───── Records supplied ─────
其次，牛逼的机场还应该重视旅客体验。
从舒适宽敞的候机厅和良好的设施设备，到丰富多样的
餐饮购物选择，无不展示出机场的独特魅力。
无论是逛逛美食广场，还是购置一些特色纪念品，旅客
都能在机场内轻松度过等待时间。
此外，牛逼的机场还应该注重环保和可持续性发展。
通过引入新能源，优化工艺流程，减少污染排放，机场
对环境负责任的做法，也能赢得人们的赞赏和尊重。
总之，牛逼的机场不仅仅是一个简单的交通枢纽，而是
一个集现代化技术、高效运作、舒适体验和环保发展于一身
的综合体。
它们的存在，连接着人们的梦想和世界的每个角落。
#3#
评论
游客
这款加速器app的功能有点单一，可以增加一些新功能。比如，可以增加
─────
Problem requirements>
Restate each entry exactly, skipping none.

Answer space>
其次，牛逼的机场还应该重视旅客体验。
从舒适宽敞的候机厅和良好的设施设备，到丰富多样的
餐饮购物选择，无不展示出机场的独特魅力。
无论是逛逛美食广场，还是购置一些特色纪念品，旅客
都能在机场内轻松度过等待时间。
此外，牛逼的机场还应该注重环保和可持续性发展。
通过引入新能源，优化工艺流程，减少污染排放，机场
对环境负责任的做法，也能赢得人们的赞赏和尊重。
总之，牛逼的机场不仅仅是一个简单的交通枢纽，而是
一个集现代化技术、高效运作、舒适体验和环保发展于一身
的综合体。
它们的存在，连接着人们的梦想和世界的每个角落。
#3#
评论
游客
这款加速器app的功能有点单一，可以增加一些新功能。比如，可以增加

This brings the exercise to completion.